• [Job]: Go to the line holding "atuurgebied om vanaf" in the entries below and write out exactly every line down to and including the line holding "۲۵ آذر ۱۳۹۵ - ۱۲:۴۲".

• [Data listing]:
========================

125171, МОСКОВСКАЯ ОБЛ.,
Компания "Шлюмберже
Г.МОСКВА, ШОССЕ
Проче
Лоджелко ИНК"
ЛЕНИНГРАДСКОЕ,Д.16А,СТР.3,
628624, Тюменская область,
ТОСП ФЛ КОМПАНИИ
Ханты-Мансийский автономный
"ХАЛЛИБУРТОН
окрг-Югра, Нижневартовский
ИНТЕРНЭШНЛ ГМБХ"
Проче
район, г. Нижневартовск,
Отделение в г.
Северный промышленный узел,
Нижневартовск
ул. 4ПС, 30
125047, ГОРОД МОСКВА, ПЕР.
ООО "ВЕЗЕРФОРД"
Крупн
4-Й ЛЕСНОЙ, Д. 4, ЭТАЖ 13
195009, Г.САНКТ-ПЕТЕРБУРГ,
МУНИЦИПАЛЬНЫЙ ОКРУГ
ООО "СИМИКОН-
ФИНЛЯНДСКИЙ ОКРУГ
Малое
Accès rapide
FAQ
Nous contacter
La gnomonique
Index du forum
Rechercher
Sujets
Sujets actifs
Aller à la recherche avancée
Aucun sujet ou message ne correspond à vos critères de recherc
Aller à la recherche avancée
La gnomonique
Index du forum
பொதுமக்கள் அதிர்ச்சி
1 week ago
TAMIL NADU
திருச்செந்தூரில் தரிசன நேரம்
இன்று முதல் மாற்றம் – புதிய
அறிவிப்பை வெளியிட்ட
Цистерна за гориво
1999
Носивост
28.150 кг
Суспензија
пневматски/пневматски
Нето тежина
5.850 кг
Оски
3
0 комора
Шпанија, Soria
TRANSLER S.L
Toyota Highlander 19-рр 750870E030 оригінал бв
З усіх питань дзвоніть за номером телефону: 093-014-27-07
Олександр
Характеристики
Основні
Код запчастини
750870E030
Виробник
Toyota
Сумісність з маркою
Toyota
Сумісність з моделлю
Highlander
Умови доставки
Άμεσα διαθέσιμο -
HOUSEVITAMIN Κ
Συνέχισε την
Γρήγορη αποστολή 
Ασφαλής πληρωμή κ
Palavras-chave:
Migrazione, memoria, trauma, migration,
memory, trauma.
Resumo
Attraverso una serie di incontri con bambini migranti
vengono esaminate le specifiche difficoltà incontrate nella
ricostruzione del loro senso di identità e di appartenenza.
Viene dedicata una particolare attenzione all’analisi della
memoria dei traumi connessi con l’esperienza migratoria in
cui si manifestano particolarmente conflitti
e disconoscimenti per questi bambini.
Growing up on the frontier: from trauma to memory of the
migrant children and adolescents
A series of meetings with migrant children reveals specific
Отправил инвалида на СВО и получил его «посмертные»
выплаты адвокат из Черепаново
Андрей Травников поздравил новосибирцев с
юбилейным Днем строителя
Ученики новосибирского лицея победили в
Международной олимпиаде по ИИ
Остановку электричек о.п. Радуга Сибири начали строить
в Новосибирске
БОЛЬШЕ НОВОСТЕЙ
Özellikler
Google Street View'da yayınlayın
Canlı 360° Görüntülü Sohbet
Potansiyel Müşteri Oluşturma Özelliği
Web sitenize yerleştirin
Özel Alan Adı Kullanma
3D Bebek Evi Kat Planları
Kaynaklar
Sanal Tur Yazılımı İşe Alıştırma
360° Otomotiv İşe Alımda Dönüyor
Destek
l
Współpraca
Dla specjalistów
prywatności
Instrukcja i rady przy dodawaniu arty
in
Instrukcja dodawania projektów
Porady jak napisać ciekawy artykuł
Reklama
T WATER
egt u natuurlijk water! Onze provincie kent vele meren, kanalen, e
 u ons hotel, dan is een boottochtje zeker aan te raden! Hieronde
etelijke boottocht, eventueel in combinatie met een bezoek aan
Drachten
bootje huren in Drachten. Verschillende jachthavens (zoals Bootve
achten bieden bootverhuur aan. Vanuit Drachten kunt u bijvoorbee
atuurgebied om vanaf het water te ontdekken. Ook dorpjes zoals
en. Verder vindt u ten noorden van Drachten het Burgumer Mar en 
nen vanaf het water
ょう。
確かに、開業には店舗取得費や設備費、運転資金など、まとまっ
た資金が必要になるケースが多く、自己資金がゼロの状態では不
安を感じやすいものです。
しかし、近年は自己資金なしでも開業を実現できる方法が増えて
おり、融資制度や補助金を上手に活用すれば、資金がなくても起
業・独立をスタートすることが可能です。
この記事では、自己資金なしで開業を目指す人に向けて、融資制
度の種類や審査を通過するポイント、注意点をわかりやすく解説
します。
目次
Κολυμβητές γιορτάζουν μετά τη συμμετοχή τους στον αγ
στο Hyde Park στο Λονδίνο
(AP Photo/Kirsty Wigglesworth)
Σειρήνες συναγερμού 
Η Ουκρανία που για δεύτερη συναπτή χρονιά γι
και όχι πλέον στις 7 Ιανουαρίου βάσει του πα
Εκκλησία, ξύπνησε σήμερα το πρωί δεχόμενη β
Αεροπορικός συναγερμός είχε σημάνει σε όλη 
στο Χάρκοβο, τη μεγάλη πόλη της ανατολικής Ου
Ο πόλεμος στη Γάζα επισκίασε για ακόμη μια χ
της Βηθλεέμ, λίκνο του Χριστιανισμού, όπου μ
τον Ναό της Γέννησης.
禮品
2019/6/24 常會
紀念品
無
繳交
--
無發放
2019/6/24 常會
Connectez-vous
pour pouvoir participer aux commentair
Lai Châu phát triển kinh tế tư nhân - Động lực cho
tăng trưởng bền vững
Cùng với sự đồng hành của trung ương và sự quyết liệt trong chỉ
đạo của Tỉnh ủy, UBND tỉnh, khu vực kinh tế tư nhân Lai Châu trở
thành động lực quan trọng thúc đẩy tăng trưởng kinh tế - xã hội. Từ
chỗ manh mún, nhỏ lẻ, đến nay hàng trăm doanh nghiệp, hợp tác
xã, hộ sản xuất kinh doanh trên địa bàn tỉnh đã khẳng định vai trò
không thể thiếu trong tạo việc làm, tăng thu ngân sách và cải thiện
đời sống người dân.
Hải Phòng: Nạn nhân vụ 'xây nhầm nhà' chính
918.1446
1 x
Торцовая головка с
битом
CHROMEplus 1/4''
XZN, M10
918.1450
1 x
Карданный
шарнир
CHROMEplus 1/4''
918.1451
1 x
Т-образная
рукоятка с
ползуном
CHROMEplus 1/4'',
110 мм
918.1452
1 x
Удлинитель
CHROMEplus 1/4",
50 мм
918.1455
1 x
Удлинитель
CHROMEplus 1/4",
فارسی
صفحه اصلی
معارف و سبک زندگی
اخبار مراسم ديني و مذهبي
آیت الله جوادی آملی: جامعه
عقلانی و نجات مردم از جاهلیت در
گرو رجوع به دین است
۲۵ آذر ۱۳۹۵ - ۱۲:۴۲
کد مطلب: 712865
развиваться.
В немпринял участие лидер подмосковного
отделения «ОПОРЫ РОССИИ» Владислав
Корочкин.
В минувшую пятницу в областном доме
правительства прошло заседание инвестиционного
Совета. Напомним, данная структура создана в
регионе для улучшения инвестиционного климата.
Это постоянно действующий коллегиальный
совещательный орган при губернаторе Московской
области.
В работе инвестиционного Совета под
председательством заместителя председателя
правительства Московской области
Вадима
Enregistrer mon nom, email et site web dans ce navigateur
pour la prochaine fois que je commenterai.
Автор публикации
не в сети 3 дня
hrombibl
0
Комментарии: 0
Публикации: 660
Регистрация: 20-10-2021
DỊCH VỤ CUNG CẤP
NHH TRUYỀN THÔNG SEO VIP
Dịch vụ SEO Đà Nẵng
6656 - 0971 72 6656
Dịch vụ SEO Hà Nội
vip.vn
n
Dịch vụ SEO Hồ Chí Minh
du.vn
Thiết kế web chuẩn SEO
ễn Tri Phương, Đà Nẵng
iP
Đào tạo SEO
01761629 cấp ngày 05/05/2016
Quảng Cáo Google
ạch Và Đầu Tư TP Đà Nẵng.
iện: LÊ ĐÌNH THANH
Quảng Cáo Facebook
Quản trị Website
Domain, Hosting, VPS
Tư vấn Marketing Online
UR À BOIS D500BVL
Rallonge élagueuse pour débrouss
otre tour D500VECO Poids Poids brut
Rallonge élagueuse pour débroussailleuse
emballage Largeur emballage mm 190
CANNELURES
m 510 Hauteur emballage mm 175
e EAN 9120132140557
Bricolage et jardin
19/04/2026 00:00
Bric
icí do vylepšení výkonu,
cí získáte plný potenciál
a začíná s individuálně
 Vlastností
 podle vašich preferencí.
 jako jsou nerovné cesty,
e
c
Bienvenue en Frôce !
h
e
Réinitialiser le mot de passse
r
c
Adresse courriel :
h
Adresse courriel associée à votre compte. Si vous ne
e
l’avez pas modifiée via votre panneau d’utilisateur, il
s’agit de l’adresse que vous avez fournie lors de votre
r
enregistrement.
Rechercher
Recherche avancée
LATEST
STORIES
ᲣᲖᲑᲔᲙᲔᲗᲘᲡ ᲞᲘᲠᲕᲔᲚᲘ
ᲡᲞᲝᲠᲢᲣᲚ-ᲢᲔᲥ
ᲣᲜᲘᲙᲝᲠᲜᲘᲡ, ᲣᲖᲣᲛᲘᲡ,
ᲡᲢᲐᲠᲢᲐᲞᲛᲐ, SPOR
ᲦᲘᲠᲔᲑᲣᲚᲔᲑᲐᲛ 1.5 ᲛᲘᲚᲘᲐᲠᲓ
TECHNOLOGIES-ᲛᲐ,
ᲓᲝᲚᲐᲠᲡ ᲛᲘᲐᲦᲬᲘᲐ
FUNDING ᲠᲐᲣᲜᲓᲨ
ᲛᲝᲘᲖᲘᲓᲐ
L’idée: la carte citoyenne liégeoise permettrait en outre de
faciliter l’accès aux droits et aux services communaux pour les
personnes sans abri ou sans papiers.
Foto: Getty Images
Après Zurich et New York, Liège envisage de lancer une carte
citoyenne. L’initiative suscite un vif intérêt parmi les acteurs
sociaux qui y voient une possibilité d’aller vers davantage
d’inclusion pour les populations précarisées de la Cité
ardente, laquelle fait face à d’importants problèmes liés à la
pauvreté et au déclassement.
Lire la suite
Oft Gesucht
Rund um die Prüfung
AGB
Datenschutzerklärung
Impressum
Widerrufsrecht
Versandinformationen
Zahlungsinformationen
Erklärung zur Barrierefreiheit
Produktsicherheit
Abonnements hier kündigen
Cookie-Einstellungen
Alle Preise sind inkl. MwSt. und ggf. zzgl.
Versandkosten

========================

• [Answer]:
atuurgebied om vanaf het water te ontdekken. Ook dorpjes zoals
en. Verder vindt u ten noorden van Drachten het Burgumer Mar en 
nen vanaf het water
ょう。
確かに、開業には店舗取得費や設備費、運転資金など、まとまっ
た資金が必要になるケースが多く、自己資金がゼロの状態では不
安を感じやすいものです。
しかし、近年は自己資金なしでも開業を実現できる方法が増えて
おり、融資制度や補助金を上手に活用すれば、資金がなくても起
業・独立をスタートすることが可能です。
この記事では、自己資金なしで開業を目指す人に向けて、融資制
度の種類や審査を通過するポイント、注意点をわかりやすく解説
します。
目次
Κολυμβητές γιορτάζουν μετά τη συμμετοχή τους στον αγ
στο Hyde Park στο Λονδίνο
(AP Photo/Kirsty Wigglesworth)
Σειρήνες συναγερμού 
Η Ουκρανία που για δεύτερη συναπτή χρονιά γι
και όχι πλέον στις 7 Ιανουαρίου βάσει του πα
Εκκλησία, ξύπνησε σήμερα το πρωί δεχόμενη β
Αεροπορικός συναγερμός είχε σημάνει σε όλη 
στο Χάρκοβο, τη μεγάλη πόλη της ανατολικής Ου
Ο πόλεμος στη Γάζα επισκίασε για ακόμη μια χ
της Βηθλεέμ, λίκνο του Χριστιανισμού, όπου μ
τον Ναό της Γέννησης.
禮品
2019/6/24 常會
紀念品
無
繳交
--
無發放
2019/6/24 常會
Connectez-vous
pour pouvoir participer aux commentair
Lai Châu phát triển kinh tế tư nhân - Động lực cho
tăng trưởng bền vững
Cùng với sự đồng hành của trung ương và sự quyết liệt trong chỉ
đạo của Tỉnh ủy, UBND tỉnh, khu vực kinh tế tư nhân Lai Châu trở
thành động lực quan trọng thúc đẩy tăng trưởng kinh tế - xã hội. Từ
chỗ manh mún, nhỏ lẻ, đến nay hàng trăm doanh nghiệp, hợp tác
xã, hộ sản xuất kinh doanh trên địa bàn tỉnh đã khẳng định vai trò
không thể thiếu trong tạo việc làm, tăng thu ngân sách và cải thiện
đời sống người dân.
Hải Phòng: Nạn nhân vụ 'xây nhầm nhà' chính
918.1446
1 x
Торцовая головка с
битом
CHROMEplus 1/4''
XZN, M10
918.1450
1 x
Карданный
шарнир
CHROMEplus 1/4''
918.1451
1 x
Т-образная
рукоятка с
ползуном
CHROMEplus 1/4'',
110 мм
918.1452
1 x
Удлинитель
CHROMEplus 1/4",
50 мм
918.1455
1 x
Удлинитель
CHROMEplus 1/4",
فارسی
صفحه اصلی
معارف و سبک زندگی
اخبار مراسم ديني و مذهبي
آیت الله جوادی آملی: جامعه
عقلانی و نجات مردم از جاهلیت در
گرو رجوع به دین است
۲۵ آذر ۱۳۹۵ - ۱۲:۴۲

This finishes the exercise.